En ese ambiente de lucha de clases,
nuevamente han revivido las viejas concepciones militares sobre la “Seguridad
Nacional” y los supuestos de la guerra interna. Las “amenazas”, los “enemigos”
de la democracia, los “violentos”, “subversivos” o “insurgentes” y hasta
“comunistas” otra vez más han convertido en sospechosos a los líderes indígenas
o sindicales, los dirigentes populares, los estudiantes movilizados, los
profesores, académicos críticos y capas medias que, como en Chile, protestan
contra una represión que vuelve a dar cuenta de un pinochetismo que no ha
desaparecido, pese a que se lo creía detenido.
El americanismo de corte imperialista
igualmente toma fuerza. No solo están en la mira los “despreciables” gobiernos
de Cuba, Nicaragua o Venezuela, sino todas las fuerzas del progresismo y el
izquierdismo latinoamericano. Se defiende la “democracia hemisférica” y con ese
objetivo el Secretario General de la OEA toma posiciones selectivas frente a
los acontecimientos y gobiernos de la región.
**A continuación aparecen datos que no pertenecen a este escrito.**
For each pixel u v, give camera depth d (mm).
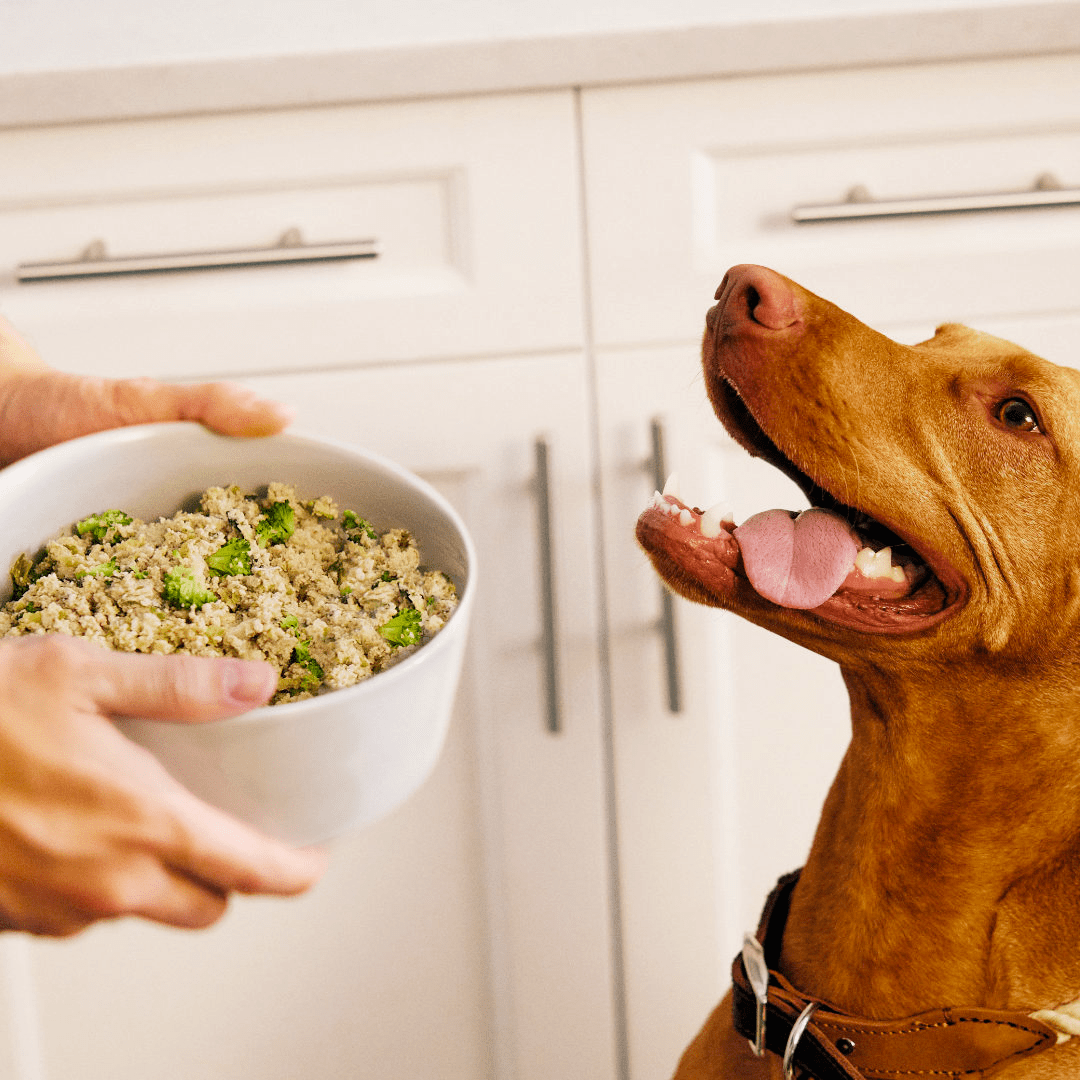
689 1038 1229
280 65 987
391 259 1059
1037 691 786
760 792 1188
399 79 997
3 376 752
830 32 1001
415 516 692
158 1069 1193
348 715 530
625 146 1038
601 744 1162
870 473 798
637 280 1064
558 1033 1224
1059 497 776
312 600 646
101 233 1045
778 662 1158
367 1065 1219
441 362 1076
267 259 1027
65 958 1154
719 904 1201
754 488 1112
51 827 511
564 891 1190
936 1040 782
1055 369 807
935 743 814
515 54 993
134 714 509
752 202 1063
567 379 1080
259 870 542
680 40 996
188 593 605
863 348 817
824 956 855
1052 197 1047
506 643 1135
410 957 1197
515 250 1055
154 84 988
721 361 820
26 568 636
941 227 1075
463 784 1167
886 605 817
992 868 797
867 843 837
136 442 658
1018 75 1045
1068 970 771
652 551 839
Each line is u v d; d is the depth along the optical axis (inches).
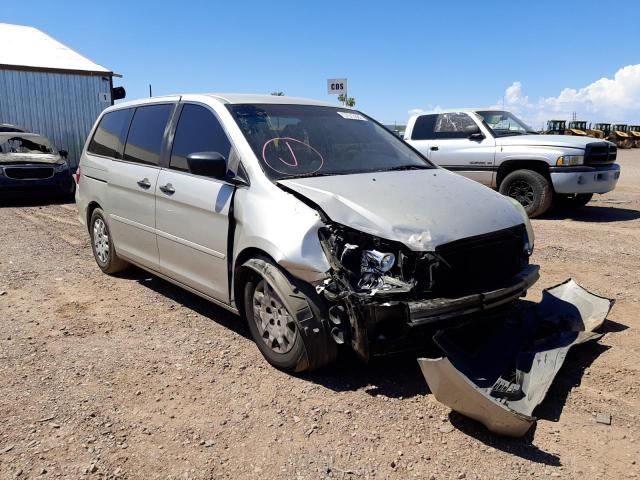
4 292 225.5
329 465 114.0
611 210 436.5
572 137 404.2
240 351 167.5
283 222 143.0
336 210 138.9
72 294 223.6
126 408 135.9
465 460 115.4
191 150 184.5
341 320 135.2
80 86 828.0
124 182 213.9
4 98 764.6
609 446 120.2
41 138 551.2
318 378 149.6
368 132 199.5
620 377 148.7
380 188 152.7
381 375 151.0
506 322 158.1
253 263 150.6
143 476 110.9
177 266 189.5
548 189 388.2
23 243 322.3
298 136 177.5
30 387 145.9
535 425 128.1
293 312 140.6
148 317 197.2
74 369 156.4
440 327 134.3
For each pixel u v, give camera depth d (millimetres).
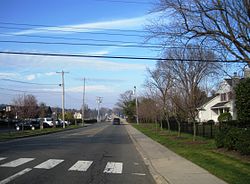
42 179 11836
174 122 48562
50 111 121500
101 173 13523
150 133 44562
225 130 20125
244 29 14867
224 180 11508
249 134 16500
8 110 44781
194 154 18953
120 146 26531
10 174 12703
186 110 27703
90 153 20906
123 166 15766
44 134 45500
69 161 16828
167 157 18719
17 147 24422
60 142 29844
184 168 14594
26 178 11953
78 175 12867
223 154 18266
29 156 18547
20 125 60844
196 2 15227
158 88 76062
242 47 14992
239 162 15211
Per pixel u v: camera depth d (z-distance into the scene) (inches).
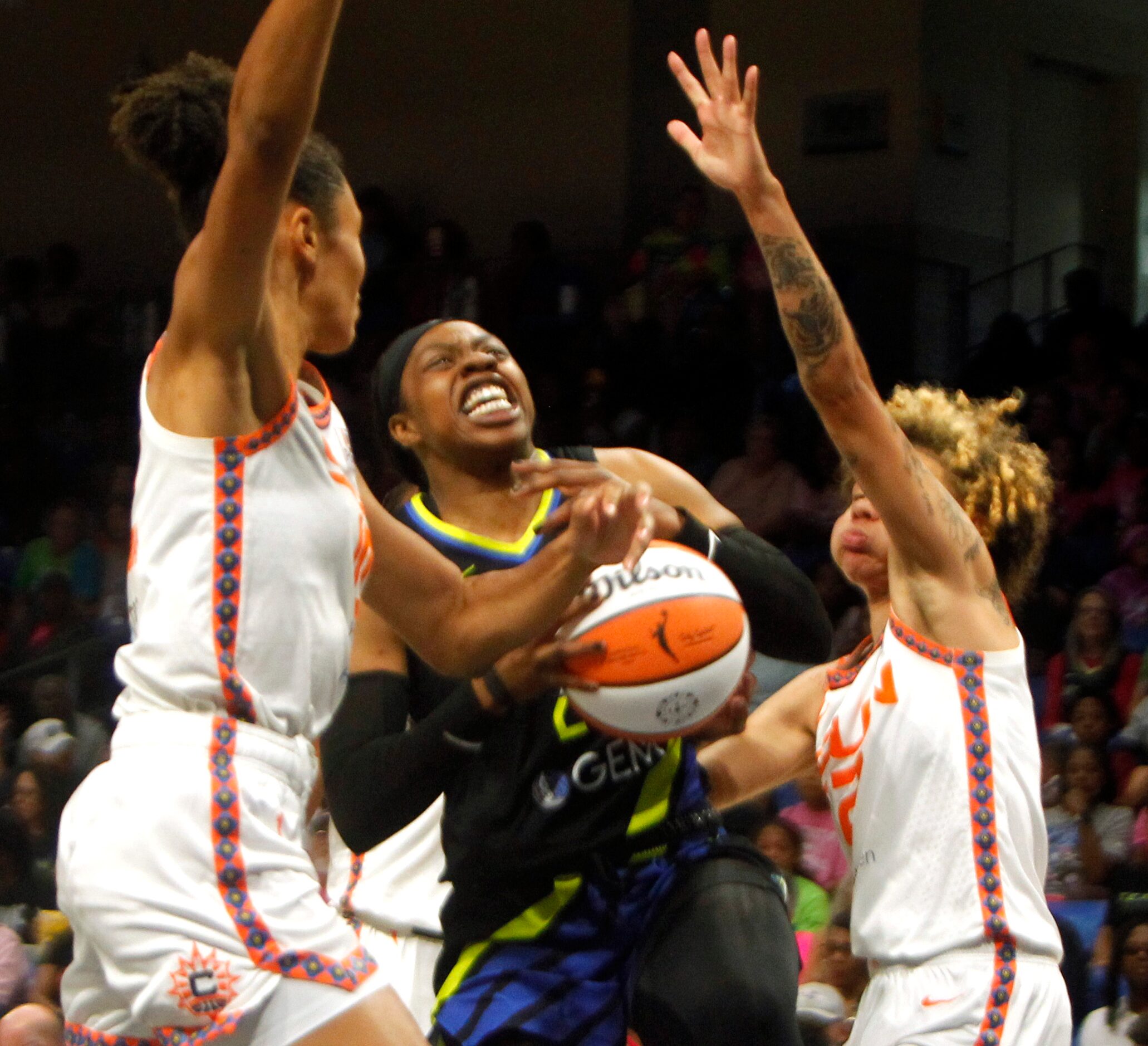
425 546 134.3
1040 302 554.9
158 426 114.2
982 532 150.3
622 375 454.0
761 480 401.7
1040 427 430.6
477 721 131.5
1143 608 348.5
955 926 134.1
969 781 135.5
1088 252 592.7
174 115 120.6
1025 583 155.6
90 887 110.8
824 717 148.3
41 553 443.2
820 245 484.4
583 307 481.7
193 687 112.0
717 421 436.1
Además, los métodos son ahora más sutiles,
a través de la judicialización y la incriminación arbitraria, el lawfare, la
persecución, la amenaza velada o abierta, la descalificación permanente. Y el
riesgo de que las derechas acudan a soluciones fascistas se extiende. En
Bolivia se desató especialmente en los departamentos del oriente, donde la
dominación oligárquica ha hecho gala de sus acciones contra los “indios de
mierda” (https://bit.ly/2CE58U7).
Aún así, la situación en Bolivia resulta delicada e impredecible, por las
reacciones populares que se mantienen.
Las experiencias de un país u otro se
reflejan, se aprenden. Las elites dominantes se preparan para hacer frente a la
insurgencia social contra sus privilegios y su poder, en la región más
inequitativa del mundo, en la cual Chile era considerada un “oasis” neoliberal,
mientras Bolivia consolidaba un Estado plurinacional con el mayor crecimiento
económico y los más destacables avances sociales. América Latina ha entrado así
a una era histórica complicada, difícil, de dolorosas perspectivas, si es que
la lucha de clases, lanzada por esas elites, se profundiza y avanza.